• [Stated task]: Reproduce the data below word for word, starting at the line that contains "locality: Chota Nagpur, Hazaribagh, under" and ending at the line that contains "county / district: Klickitat", with both of those lines included.

--- start ---

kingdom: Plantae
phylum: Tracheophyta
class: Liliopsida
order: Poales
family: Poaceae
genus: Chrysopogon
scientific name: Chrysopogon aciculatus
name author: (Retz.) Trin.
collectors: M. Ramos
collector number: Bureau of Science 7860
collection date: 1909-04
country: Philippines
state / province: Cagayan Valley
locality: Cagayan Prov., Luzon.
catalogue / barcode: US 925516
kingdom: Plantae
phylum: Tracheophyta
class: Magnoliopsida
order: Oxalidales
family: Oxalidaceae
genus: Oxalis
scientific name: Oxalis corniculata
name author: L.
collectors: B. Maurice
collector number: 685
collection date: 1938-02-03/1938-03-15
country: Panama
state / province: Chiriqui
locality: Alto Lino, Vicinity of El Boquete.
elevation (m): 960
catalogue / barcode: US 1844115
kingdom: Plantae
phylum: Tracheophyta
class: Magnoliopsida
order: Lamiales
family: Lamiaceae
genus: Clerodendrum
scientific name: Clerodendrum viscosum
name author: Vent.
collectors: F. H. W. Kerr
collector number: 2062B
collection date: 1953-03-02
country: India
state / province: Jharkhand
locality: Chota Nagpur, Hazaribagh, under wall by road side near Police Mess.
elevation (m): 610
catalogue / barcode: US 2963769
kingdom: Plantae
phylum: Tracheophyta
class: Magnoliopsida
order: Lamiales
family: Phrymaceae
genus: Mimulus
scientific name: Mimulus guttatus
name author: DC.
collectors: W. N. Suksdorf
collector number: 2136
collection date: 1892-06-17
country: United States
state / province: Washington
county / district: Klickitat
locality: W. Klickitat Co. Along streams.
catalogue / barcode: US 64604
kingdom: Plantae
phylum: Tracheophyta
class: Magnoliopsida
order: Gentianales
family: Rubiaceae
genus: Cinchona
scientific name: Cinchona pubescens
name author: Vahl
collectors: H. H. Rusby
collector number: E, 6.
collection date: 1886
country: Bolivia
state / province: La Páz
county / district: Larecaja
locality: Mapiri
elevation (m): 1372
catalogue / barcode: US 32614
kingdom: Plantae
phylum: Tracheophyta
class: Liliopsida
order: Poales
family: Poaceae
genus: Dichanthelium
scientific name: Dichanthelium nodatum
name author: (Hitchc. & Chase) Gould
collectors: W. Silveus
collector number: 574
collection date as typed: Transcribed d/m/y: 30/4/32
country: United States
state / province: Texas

--- end ---

• [Result]:
locality: Chota Nagpur, Hazaribagh, under wall by road side near Police Mess.
elevation (m): 610
catalogue / barcode: US 2963769
kingdom: Plantae
phylum: Tracheophyta
class: Magnoliopsida
order: Lamiales
family: Phrymaceae
genus: Mimulus
scientific name: Mimulus guttatus
name author: DC.
collectors: W. N. Suksdorf
collector number: 2136
collection date: 1892-06-17
country: United States
state / province: Washington
county / district: Klickitat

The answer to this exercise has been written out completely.